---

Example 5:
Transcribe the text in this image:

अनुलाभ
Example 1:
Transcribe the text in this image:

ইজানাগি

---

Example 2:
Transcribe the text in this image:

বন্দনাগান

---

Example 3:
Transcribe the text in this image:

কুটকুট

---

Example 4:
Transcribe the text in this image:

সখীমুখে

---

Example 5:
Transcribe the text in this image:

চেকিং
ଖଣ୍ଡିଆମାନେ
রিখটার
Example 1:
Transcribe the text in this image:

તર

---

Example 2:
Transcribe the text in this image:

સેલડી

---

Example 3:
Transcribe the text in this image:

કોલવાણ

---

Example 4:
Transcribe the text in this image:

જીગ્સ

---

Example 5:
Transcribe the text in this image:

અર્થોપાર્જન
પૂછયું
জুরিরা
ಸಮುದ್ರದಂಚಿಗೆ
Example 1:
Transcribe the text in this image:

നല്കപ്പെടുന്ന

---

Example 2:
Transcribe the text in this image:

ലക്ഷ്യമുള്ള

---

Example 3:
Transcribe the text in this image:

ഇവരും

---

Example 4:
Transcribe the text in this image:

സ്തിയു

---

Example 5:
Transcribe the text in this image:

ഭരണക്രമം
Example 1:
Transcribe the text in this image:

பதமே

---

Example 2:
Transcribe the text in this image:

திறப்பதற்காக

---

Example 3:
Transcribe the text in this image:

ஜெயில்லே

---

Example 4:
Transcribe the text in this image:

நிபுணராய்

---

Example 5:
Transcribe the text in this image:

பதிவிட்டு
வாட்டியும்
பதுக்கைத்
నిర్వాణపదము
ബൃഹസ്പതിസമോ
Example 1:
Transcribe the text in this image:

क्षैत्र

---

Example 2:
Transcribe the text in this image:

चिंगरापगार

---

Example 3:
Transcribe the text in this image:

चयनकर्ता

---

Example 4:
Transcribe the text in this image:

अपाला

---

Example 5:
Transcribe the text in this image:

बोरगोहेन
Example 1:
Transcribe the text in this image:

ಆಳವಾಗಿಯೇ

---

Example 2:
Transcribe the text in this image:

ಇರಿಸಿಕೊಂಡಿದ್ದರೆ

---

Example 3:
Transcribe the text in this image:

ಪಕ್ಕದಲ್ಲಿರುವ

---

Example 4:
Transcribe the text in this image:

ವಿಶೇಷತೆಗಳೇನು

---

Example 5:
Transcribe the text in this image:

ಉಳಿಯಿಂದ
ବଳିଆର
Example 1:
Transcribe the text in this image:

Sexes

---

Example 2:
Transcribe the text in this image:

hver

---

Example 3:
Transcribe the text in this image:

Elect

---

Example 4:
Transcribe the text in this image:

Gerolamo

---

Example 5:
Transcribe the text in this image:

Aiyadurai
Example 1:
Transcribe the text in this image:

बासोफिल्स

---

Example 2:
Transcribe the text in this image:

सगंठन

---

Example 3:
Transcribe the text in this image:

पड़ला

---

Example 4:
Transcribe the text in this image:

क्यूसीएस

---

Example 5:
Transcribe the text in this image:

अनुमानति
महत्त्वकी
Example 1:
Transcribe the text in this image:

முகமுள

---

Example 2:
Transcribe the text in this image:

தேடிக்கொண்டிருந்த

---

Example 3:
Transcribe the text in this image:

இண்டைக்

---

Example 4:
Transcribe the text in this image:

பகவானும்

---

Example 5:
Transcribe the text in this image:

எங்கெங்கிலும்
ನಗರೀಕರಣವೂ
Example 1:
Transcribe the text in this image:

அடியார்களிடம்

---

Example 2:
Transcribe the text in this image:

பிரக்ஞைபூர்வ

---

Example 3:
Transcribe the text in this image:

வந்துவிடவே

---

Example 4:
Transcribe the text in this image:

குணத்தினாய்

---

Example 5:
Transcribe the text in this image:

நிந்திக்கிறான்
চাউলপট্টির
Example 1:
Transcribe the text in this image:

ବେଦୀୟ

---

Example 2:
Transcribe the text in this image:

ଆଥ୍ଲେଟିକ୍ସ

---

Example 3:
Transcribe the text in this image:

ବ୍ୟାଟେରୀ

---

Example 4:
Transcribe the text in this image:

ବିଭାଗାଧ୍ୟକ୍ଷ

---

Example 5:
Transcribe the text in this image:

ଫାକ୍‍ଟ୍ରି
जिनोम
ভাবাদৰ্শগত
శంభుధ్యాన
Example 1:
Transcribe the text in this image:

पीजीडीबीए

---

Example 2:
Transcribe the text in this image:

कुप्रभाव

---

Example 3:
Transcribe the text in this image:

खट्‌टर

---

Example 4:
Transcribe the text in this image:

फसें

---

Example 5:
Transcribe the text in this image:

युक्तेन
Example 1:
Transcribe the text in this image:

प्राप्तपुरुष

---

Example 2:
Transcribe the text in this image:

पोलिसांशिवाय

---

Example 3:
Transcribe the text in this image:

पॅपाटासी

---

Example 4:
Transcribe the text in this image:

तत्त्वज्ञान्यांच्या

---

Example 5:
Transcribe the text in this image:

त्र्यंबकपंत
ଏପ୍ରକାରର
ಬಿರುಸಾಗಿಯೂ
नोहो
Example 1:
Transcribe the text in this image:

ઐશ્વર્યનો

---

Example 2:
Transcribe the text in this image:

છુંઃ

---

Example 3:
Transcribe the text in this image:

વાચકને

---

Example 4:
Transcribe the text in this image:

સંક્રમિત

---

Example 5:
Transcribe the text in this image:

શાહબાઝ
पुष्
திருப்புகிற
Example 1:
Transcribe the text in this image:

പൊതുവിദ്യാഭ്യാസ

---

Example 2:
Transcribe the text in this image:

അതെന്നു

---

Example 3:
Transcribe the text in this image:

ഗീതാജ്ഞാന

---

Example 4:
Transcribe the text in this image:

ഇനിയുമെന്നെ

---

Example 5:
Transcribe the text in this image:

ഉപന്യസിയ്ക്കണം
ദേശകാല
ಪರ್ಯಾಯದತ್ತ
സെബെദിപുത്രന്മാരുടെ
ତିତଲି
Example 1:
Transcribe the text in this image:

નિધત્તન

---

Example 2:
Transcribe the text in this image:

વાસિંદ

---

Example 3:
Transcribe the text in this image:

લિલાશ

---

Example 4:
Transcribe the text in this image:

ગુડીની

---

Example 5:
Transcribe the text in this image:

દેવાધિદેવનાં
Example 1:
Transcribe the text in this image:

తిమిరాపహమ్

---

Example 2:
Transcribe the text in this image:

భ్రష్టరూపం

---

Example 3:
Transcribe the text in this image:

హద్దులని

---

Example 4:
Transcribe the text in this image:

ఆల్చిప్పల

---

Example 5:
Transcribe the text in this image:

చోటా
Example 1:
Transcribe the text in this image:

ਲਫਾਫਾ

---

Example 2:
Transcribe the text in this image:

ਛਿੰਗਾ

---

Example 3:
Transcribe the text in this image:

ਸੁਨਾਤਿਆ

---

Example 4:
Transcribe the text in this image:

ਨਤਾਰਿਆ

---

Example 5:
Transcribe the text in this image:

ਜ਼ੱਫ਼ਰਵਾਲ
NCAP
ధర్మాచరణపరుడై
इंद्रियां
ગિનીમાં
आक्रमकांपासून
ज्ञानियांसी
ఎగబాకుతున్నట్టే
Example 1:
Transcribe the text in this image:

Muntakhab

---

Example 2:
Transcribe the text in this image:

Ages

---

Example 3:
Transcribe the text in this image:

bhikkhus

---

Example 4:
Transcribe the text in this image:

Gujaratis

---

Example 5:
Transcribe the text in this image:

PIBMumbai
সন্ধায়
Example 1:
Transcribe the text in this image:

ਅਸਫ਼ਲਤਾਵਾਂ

> _WHAT YOU HAVE TO DO_
Write out the material again, exactly as shown above.

> _SOLUTION BELOW_
---

Example 5:
Transcribe the text in this image:

अनुलाभ
Example 1:
Transcribe the text in this image:

ইজানাগি

---

Example 2:
Transcribe the text in this image:

বন্দনাগান

---

Example 3:
Transcribe the text in this image:

কুটকুট

---

Example 4:
Transcribe the text in this image:

সখীমুখে

---

Example 5:
Transcribe the text in this image:

চেকিং
ଖଣ୍ଡିଆମାନେ
রিখটার
Example 1:
Transcribe the text in this image:

તર

---

Example 2:
Transcribe the text in this image:

સેલડી

---

Example 3:
Transcribe the text in this image:

કોલવાણ

---

Example 4:
Transcribe the text in this image:

જીગ્સ

---

Example 5:
Transcribe the text in this image:

અર્થોપાર્જન
પૂછયું
জুরিরা
ಸಮುದ್ರದಂಚಿಗೆ
Example 1:
Transcribe the text in this image:

നല്കപ്പെടുന്ന

---

Example 2:
Transcribe the text in this image:

ലക്ഷ്യമുള്ള

---

Example 3:
Transcribe the text in this image:

ഇവരും

---

Example 4:
Transcribe the text in this image:

സ്തിയു

---

Example 5:
Transcribe the text in this image:

ഭരണക്രമം
Example 1:
Transcribe the text in this image:

பதமே

---

Example 2:
Transcribe the text in this image:

திறப்பதற்காக

---

Example 3:
Transcribe the text in this image:

ஜெயில்லே

---

Example 4:
Transcribe the text in this image:

நிபுணராய்

---

Example 5:
Transcribe the text in this image:

பதிவிட்டு
வாட்டியும்
பதுக்கைத்
నిర్వాణపదము
ബൃഹസ്പതിസമോ
Example 1:
Transcribe the text in this image:

क्षैत्र

---

Example 2:
Transcribe the text in this image:

चिंगरापगार

---

Example 3:
Transcribe the text in this image:

चयनकर्ता

---

Example 4:
Transcribe the text in this image:

अपाला

---

Example 5:
Transcribe the text in this image:

बोरगोहेन
Example 1:
Transcribe the text in this image:

ಆಳವಾಗಿಯೇ

---

Example 2:
Transcribe the text in this image:

ಇರಿಸಿಕೊಂಡಿದ್ದರೆ

---

Example 3:
Transcribe the text in this image:

ಪಕ್ಕದಲ್ಲಿರುವ

---

Example 4:
Transcribe the text in this image:

ವಿಶೇಷತೆಗಳೇನು

---

Example 5:
Transcribe the text in this image:

ಉಳಿಯಿಂದ
ବଳିଆର
Example 1:
Transcribe the text in this image:

Sexes

---

Example 2:
Transcribe the text in this image:

hver

---

Example 3:
Transcribe the text in this image:

Elect

---

Example 4:
Transcribe the text in this image:

Gerolamo

---

Example 5:
Transcribe the text in this image:

Aiyadurai
Example 1:
Transcribe the text in this image:

बासोफिल्स

---

Example 2:
Transcribe the text in this image:

सगंठन

---

Example 3:
Transcribe the text in this image:

पड़ला

---

Example 4:
Transcribe the text in this image:

क्यूसीएस

---

Example 5:
Transcribe the text in this image:

अनुमानति
महत्त्वकी
Example 1:
Transcribe the text in this image:

முகமுள

---

Example 2:
Transcribe the text in this image:

தேடிக்கொண்டிருந்த

---

Example 3:
Transcribe the text in this image:

இண்டைக்

---

Example 4:
Transcribe the text in this image:

பகவானும்

---

Example 5:
Transcribe the text in this image:

எங்கெங்கிலும்
ನಗರೀಕರಣವೂ
Example 1:
Transcribe the text in this image:

அடியார்களிடம்

---

Example 2:
Transcribe the text in this image:

பிரக்ஞைபூர்வ

---

Example 3:
Transcribe the text in this image:

வந்துவிடவே

---

Example 4:
Transcribe the text in this image:

குணத்தினாய்

---

Example 5:
Transcribe the text in this image:

நிந்திக்கிறான்
চাউলপট্টির
Example 1:
Transcribe the text in this image:

ବେଦୀୟ

---

Example 2:
Transcribe the text in this image:

ଆଥ୍ଲେଟିକ୍ସ

---

Example 3:
Transcribe the text in this image:

ବ୍ୟାଟେରୀ

---

Example 4:
Transcribe the text in this image:

ବିଭାଗାଧ୍ୟକ୍ଷ

---

Example 5:
Transcribe the text in this image:

ଫାକ୍‍ଟ୍ରି
जिनोम
ভাবাদৰ্শগত
శంభుధ్యాన
Example 1:
Transcribe the text in this image:

पीजीडीबीए

---

Example 2:
Transcribe the text in this image:

कुप्रभाव

---

Example 3:
Transcribe the text in this image:

खट्‌टर

---

Example 4:
Transcribe the text in this image:

फसें

---

Example 5:
Transcribe the text in this image:

युक्तेन
Example 1:
Transcribe the text in this image:

प्राप्तपुरुष

---

Example 2:
Transcribe the text in this image:

पोलिसांशिवाय

---

Example 3:
Transcribe the text in this image:

पॅपाटासी

---

Example 4:
Transcribe the text in this image:

तत्त्वज्ञान्यांच्या

---

Example 5:
Transcribe the text in this image:

त्र्यंबकपंत
ଏପ୍ରକାରର
ಬಿರುಸಾಗಿಯೂ
नोहो
Example 1:
Transcribe the text in this image:

ઐશ્વર્યનો

---

Example 2:
Transcribe the text in this image:

છુંઃ

---

Example 3:
Transcribe the text in this image:

વાચકને

---

Example 4:
Transcribe the text in this image:

સંક્રમિત

---

Example 5:
Transcribe the text in this image:

શાહબાઝ
पुष्
திருப்புகிற
Example 1:
Transcribe the text in this image:

പൊതുവിദ്യാഭ്യാസ

---

Example 2:
Transcribe the text in this image:

അതെന്നു

---

Example 3:
Transcribe the text in this image:

ഗീതാജ്ഞാന

---

Example 4:
Transcribe the text in this image:

ഇനിയുമെന്നെ

---

Example 5:
Transcribe the text in this image:

ഉപന്യസിയ്ക്കണം
ദേശകാല
ಪರ್ಯಾಯದತ್ತ
സെബെദിപുത്രന്മാരുടെ
ତିତଲି
Example 1:
Transcribe the text in this image:

નિધત્તન

---

Example 2:
Transcribe the text in this image:

વાસિંદ

---

Example 3:
Transcribe the text in this image:

લિલાશ

---

Example 4:
Transcribe the text in this image:

ગુડીની

---

Example 5:
Transcribe the text in this image:

દેવાધિદેવનાં
Example 1:
Transcribe the text in this image:

తిమిరాపహమ్

---

Example 2:
Transcribe the text in this image:

భ్రష్టరూపం

---

Example 3:
Transcribe the text in this image:

హద్దులని

---

Example 4:
Transcribe the text in this image:

ఆల్చిప్పల

---

Example 5:
Transcribe the text in this image:

చోటా
Example 1:
Transcribe the text in this image:

ਲਫਾਫਾ

---

Example 2:
Transcribe the text in this image:

ਛਿੰਗਾ

---

Example 3:
Transcribe the text in this image:

ਸੁਨਾਤਿਆ

---

Example 4:
Transcribe the text in this image:

ਨਤਾਰਿਆ

---

Example 5:
Transcribe the text in this image:

ਜ਼ੱਫ਼ਰਵਾਲ
NCAP
ధర్మాచరణపరుడై
इंद्रियां
ગિનીમાં
आक्रमकांपासून
ज्ञानियांसी
ఎగబాకుతున్నట్టే
Example 1:
Transcribe the text in this image:

Muntakhab

---

Example 2:
Transcribe the text in this image:

Ages

---

Example 3:
Transcribe the text in this image:

bhikkhus

---

Example 4:
Transcribe the text in this image:

Gujaratis

---

Example 5:
Transcribe the text in this image:

PIBMumbai
সন্ধায়
Example 1:
Transcribe the text in this image:

ਅਸਫ਼ਲਤਾਵਾਂ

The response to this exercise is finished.